Background

Standardized examinations are ubiquitous throughout medical education and are designed to objectively measure performance. Unsurprisingly, performance on a given standardized test tends to predict performance on subsequent tests. The Medical College Admission Test (MCAT) is widely used to select students with a higher likelihood of success in medical school, and it is considered more valid than letters of recommendation and grade point averages (GPAs) [1, 2]; MCAT performance also predicts performance on the United States Medical Licensing Examination Step 1 (USMLE 1) [3]. USMLE 1, administered after the first 2 years of medical school, assesses understanding and the ability to apply important concepts in basic science to the practice of medicine. It covers traditional disciplines such as anatomy, behavioral sciences, biochemistry, biostatistics and epidemiology, microbiology, pathology, pharmacology, and physiology, as well as interdisciplinary areas such as genetics, aging, immunology, nutrition, and molecular and cell biology [4]. The National Board of Medical Examiners (NBME) comprehensive basic science subject examination also can help identify students at risk for failing USMLE 1 [5, 6]. MCAT and USMLE 1 scores are also predictive of NBME obstetrics and gynecology (OB/GYN) subject examination scores [7].

Further in medical education, several studies link poor test results with lower performance during the clinical years, and moderate-to-strong correlations were identified between NBME subject examination scores and USMLE performance [8, 9]. For example, students failing either the USMLE 1 or NBME OB/GYN subject examination were more likely to fail USMLE 2 [10]. USMLE 2 (Clinical Knowledge and Clinical Skills), taken during the fourth year of medical school, assesses application of medical knowledge, skills, and understanding of clinical science that are essential for providing patient care under supervision. It includes questions regarding the immune system, blood and lymphoreticular systems, behavioral health, nervous system and special senses, skin and subcutaneous tissue, musculoskeletal system, cardiovascular system, respiratory system, gastrointestinal system, renal and urinary systems, pregnancy, childbirth and the puerperium, female reproductive system and breast, male reproductive system, endocrine system, multisystem processes and disorders, biostatistics, and epidemiology/population health, as well as interpretation of the medical literature [11, 12]. Poor performance on the third-year NBME surgery subject examination was strongly correlated with the second-year pathology NBME subject examination scores [13, 14]. Lastly, examinees with low USMLE scores also had a higher risk of failing part 1 of the American Board of Orthopaedic Surgery Certifying Examination [15]. Poor standardized test scores before the clinical years may identify students who would benefit from proactive support to avoid poor performance and thereby increase their ability to successfully complete clerkships. In addition, student assessments do not need to be limited to standardized tests. For example, a faculty-developed pretest given on day 1 of an internal medicine clerkship reliably identified students at risk for poor performance [16].

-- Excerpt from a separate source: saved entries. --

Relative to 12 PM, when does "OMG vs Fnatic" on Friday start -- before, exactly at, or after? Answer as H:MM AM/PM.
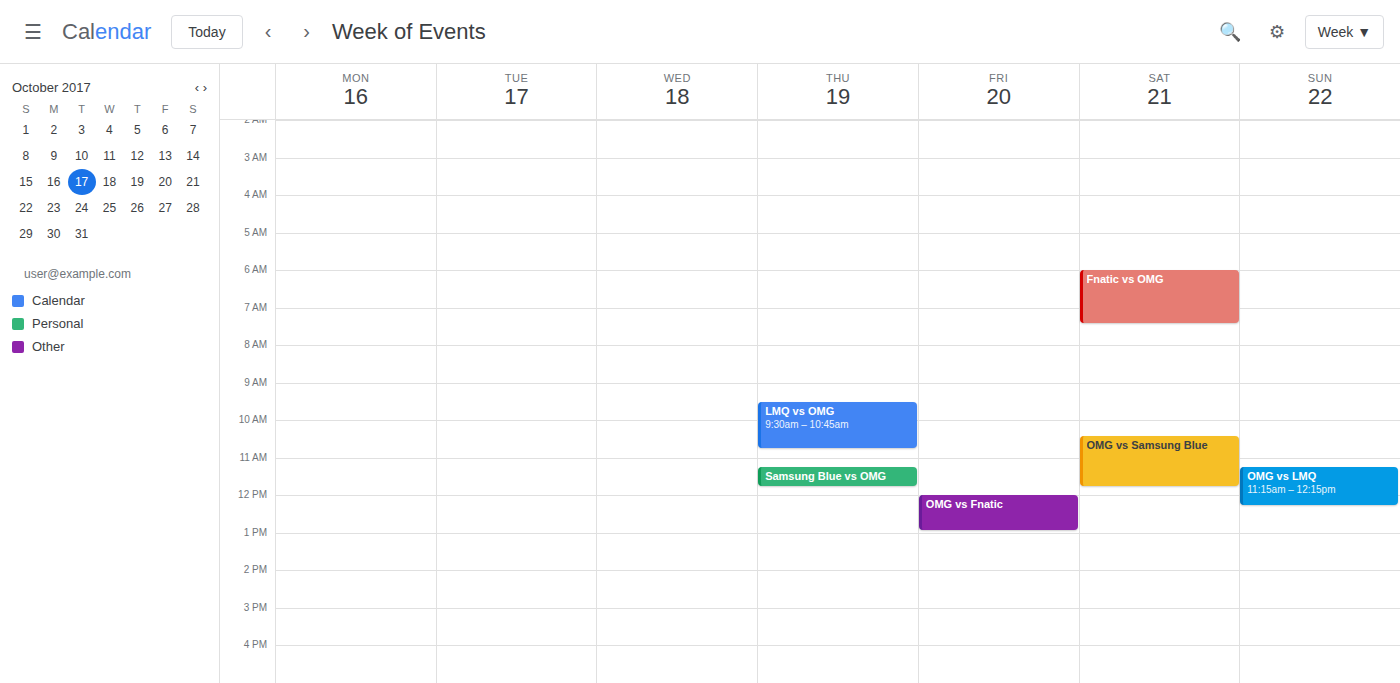
12:00 PM -- exactly at 12 PM, on the 12 PM line.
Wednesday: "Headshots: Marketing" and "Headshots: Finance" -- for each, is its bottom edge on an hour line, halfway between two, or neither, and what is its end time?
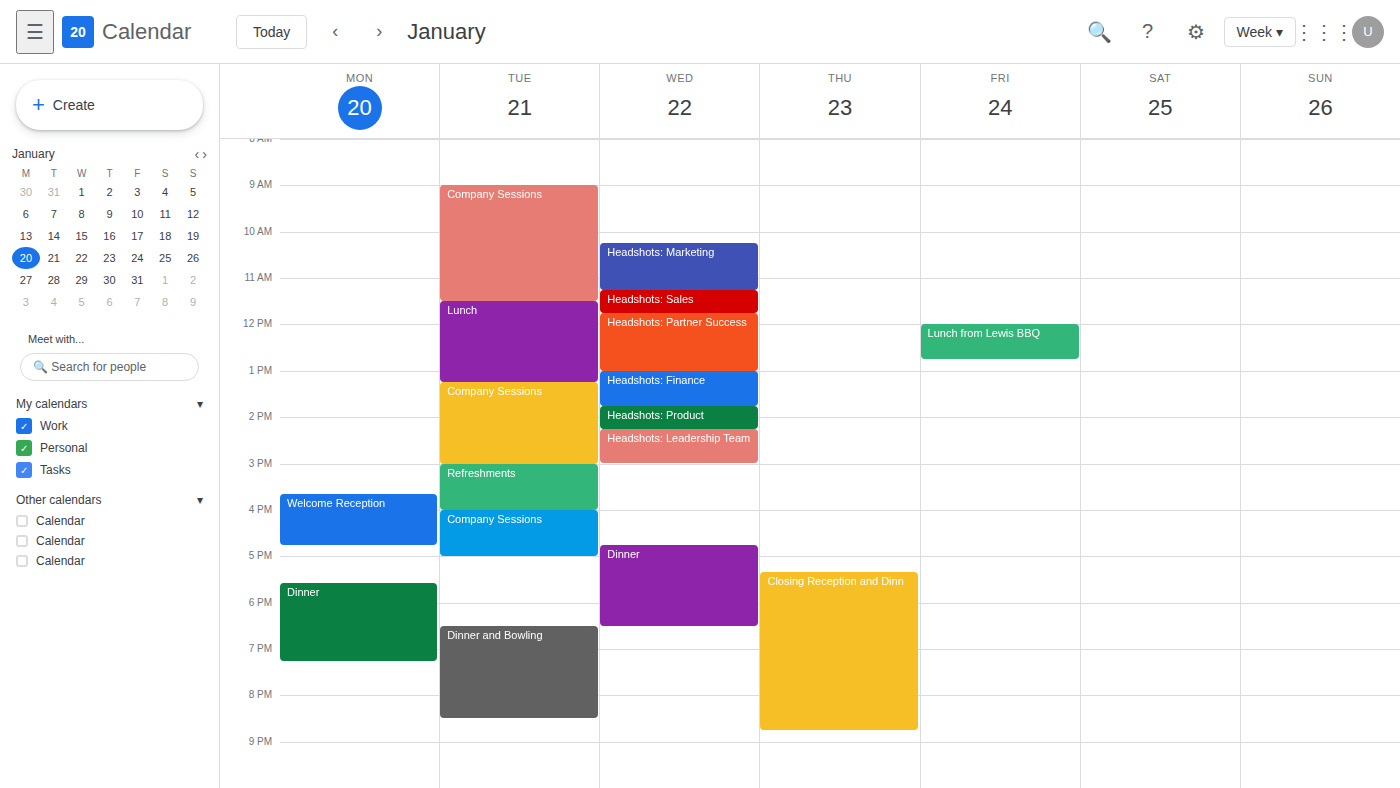
"Headshots: Marketing": 11:15 AM, neither: a quarter of the way from the 11 AM line to the 12 PM line. "Headshots: Finance": 1:45 PM, neither: three quarters of the way from the 1 PM line to the 2 PM line.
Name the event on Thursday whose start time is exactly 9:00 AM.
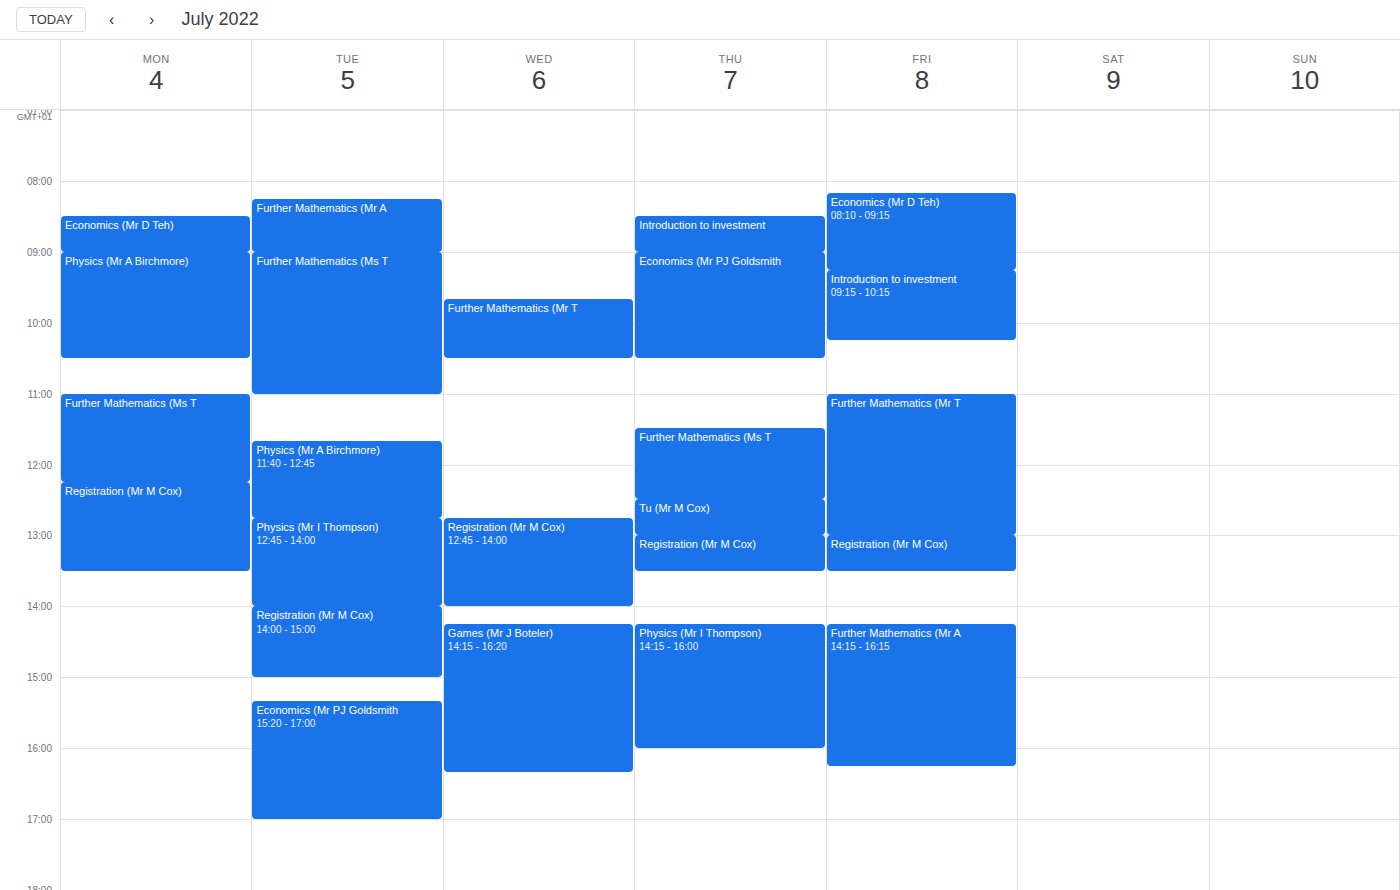
"Economics (Mr PJ Goldsmith"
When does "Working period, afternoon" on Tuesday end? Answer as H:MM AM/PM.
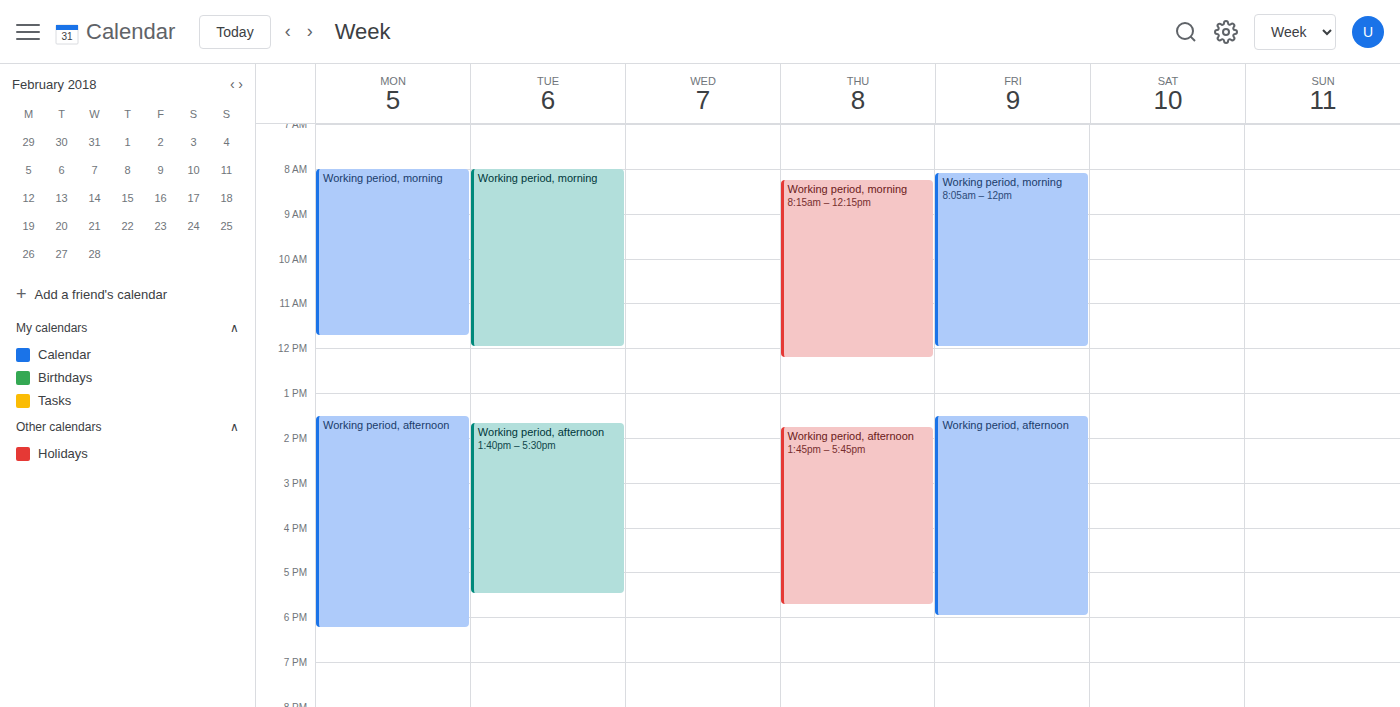
5:30 PM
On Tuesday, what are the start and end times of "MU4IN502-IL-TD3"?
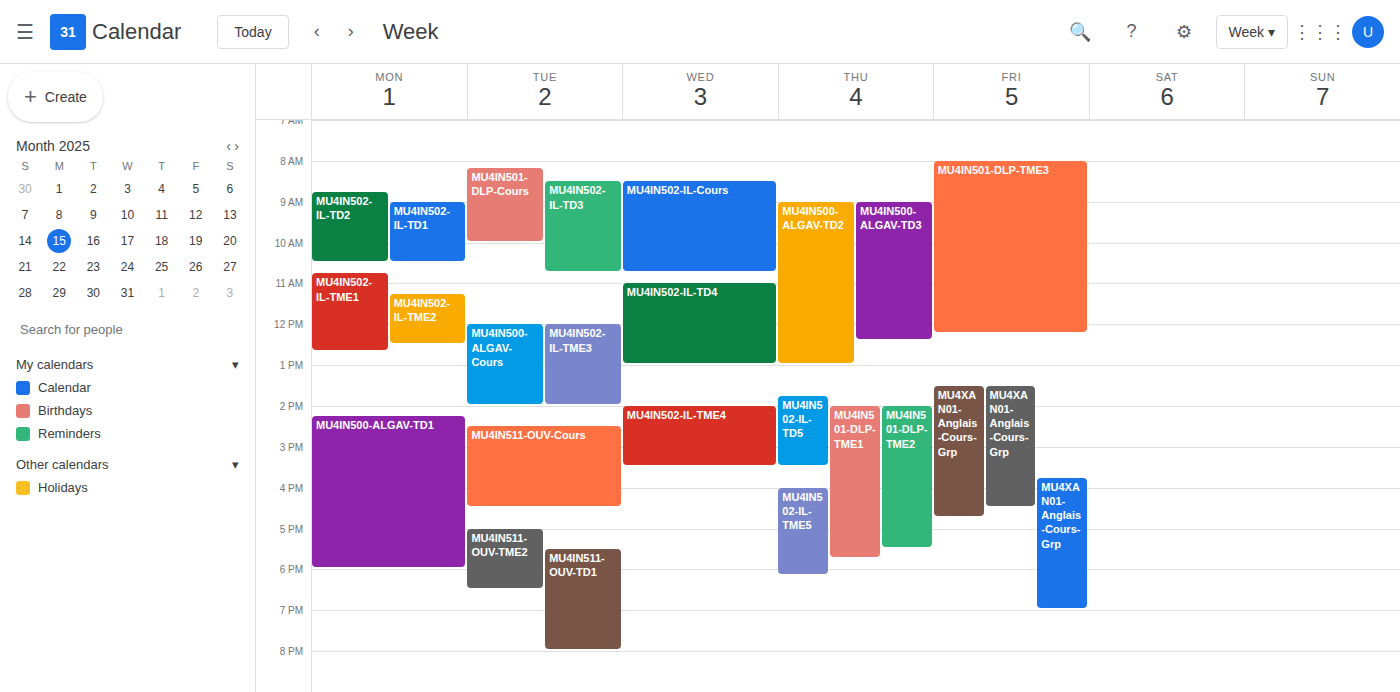
8:30 AM to 10:45 AM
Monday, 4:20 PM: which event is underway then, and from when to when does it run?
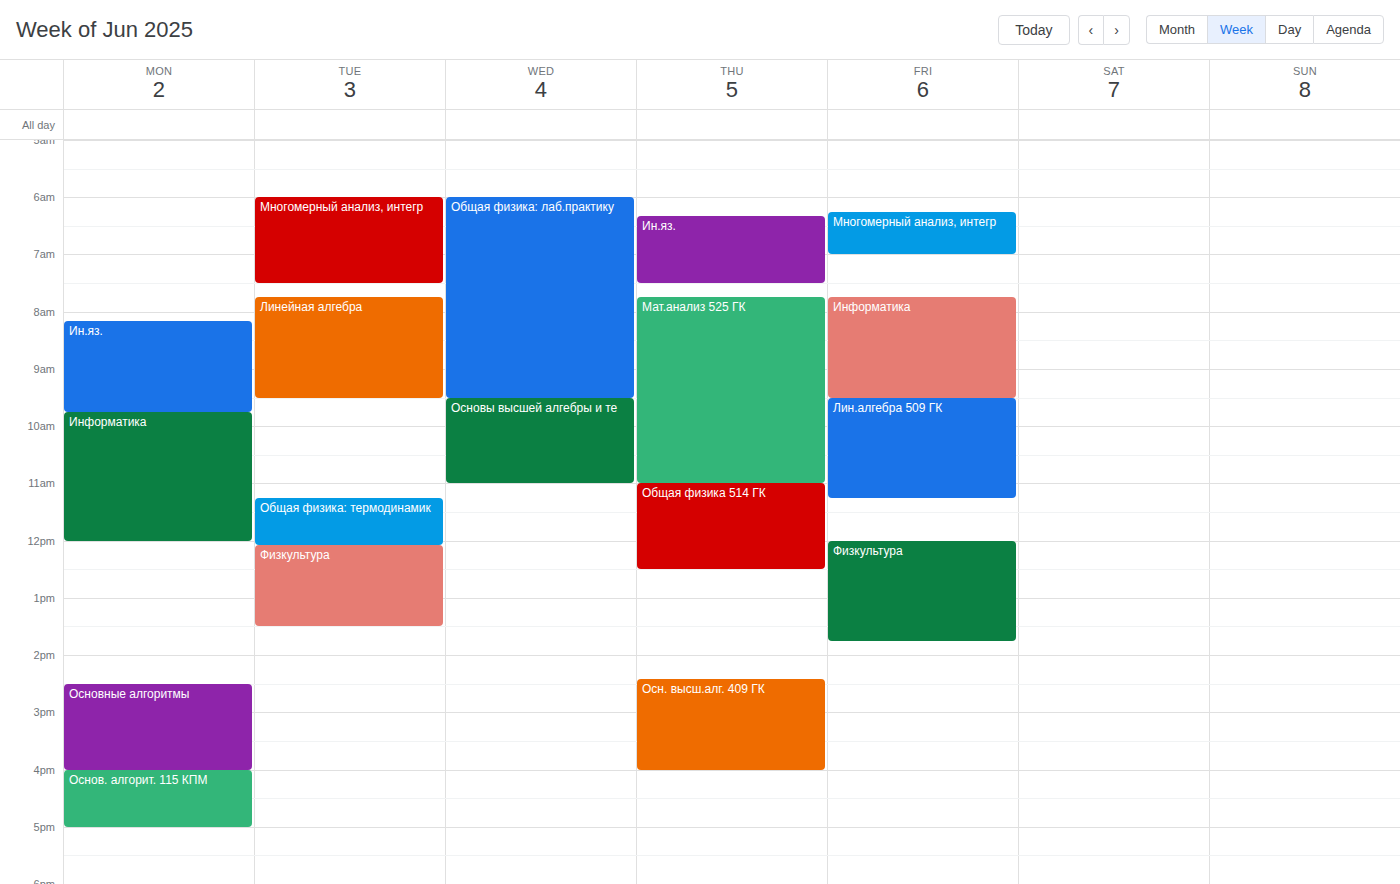
"Основ. алгорит. 115 КПМ", 4:00 PM to 5:00 PM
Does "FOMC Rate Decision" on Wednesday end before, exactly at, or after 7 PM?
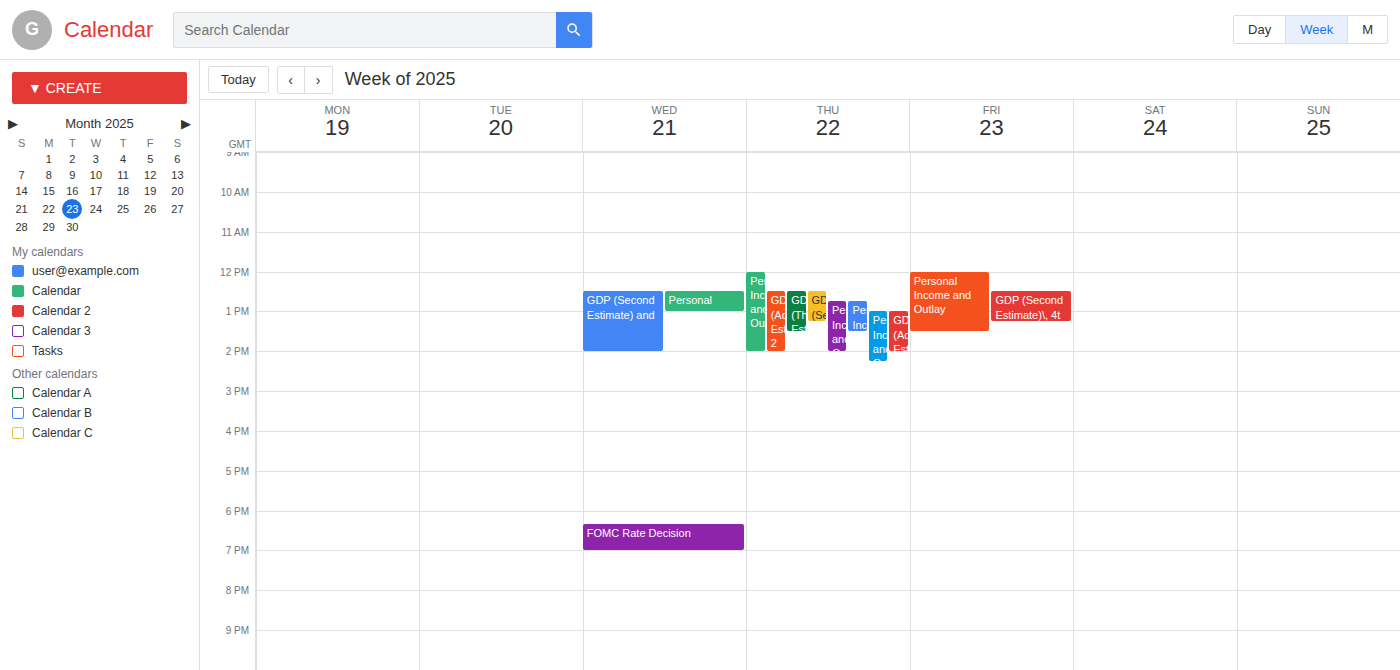
7:00 PM -- exactly at 7 PM, on the 7 PM line.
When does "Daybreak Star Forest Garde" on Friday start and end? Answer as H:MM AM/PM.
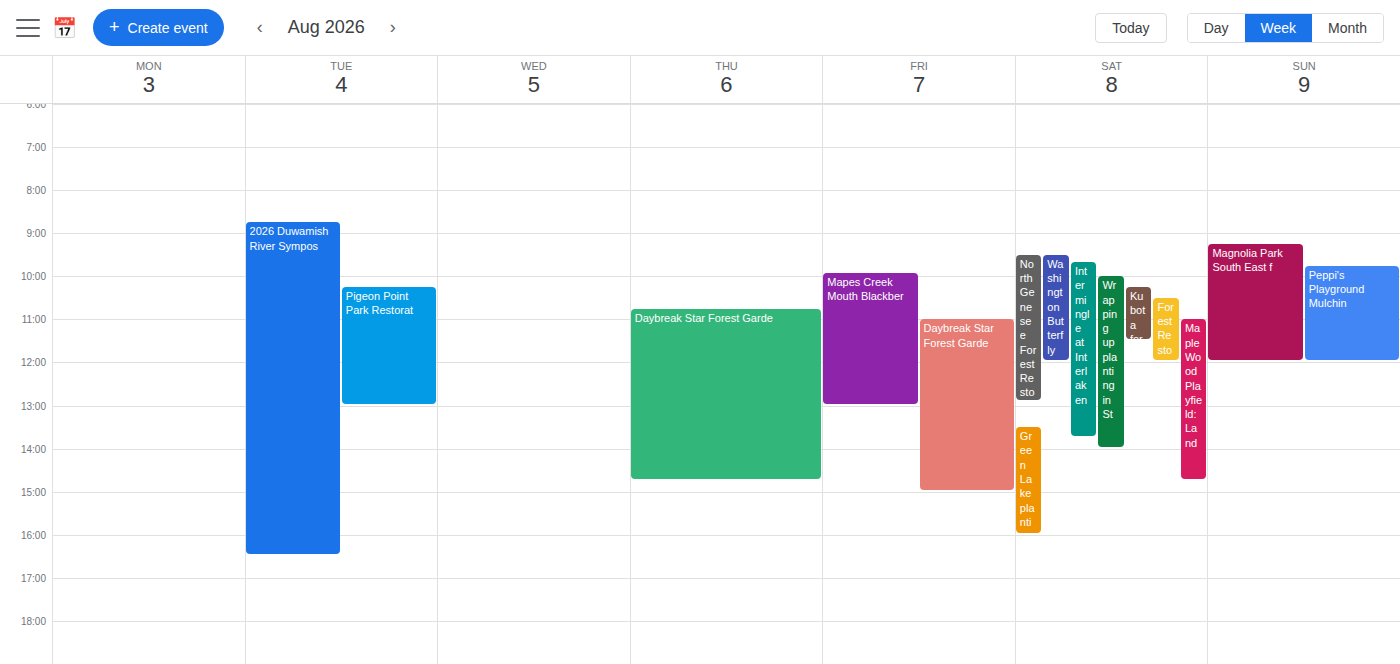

Curriculum design also affects standardized test scores. Decreasing the duration of an OB/GYN medical student clerkship resulted in lower subject examination scores, especially for students enrolled in the first half of the academic year [17]. Similarly, shortening the psychiatry clerkship length at Mayo Medical School (MMS) negatively affected NBME scores [18]. Certain clerkship characteristics are associated with better student examination performance, the most important being caring for more patients per day [19]. Self-assessment practice examinations can accurately predict actual performance on standardized tests, although some variation in predictive accuracy occurs across different test administration conditions [5, 20].

Medical schools strive to produce inquisitive physicians with a basic foundation of knowledge, technical skills, reasoning ability, and empathy; this provides a sufficient framework for graduate medical education and practice and helps develop skills for self-directed lifelong learning. Factors that predict a student’s success in all these areas are difficult to identify [21]. Critics of standardized examinations point out that the tests primarily measure medical knowledge and may be poor predictors of clinical performance and professionalism [22, 23]. Not surprisingly, a survey of students reported that those who scored well on numerically scored standardized tests were more likely to favor their use, whereas those who scored poorly favored pass/fail grading [24, 25].

Although several studies have confirmed correlations between various standardized tests, less is known regarding the relationship between standardized test results and clinical performance. In fact, subjective assessment of surgical knowledge by faculty and residents correlated poorly with objective performance measures, bringing into question whether subjective appraisal of surgical knowledge should be included in the assessment process [26]. Nevertheless, others have reported that grades from an OB/GYN rotation correlated with USMLE scores [27] and NBME subject examination scores [7].

The merits of using either objective standardized testing or subjective clinical assessments can be debated, but both remain common components of medical student assessment. We asked the following questions: 1) How do test scores relate to medical student clinical performance? and 2) How do faculty assessments relate to overall student performance on core clerkships? Our study focused on standardized testing relationships throughout medical school as they relate to performance on all clinical clerkships. If longitudinal and cross-sectional relationships between standardized testing (both before and during medical school) and clinical performance can be confirmed, poor performers may be identified and supported before their clinical years.

Methods

We included students who matriculated at MMS from 2000 through 2009. We selected 2009 as the last year of matriculation to allow access to complete information across all 4 years of medical school. The study was deemed exempt by the Mayo Clinic Institutional Review Board (protocol 13-003310), and data were de-identified before analysis.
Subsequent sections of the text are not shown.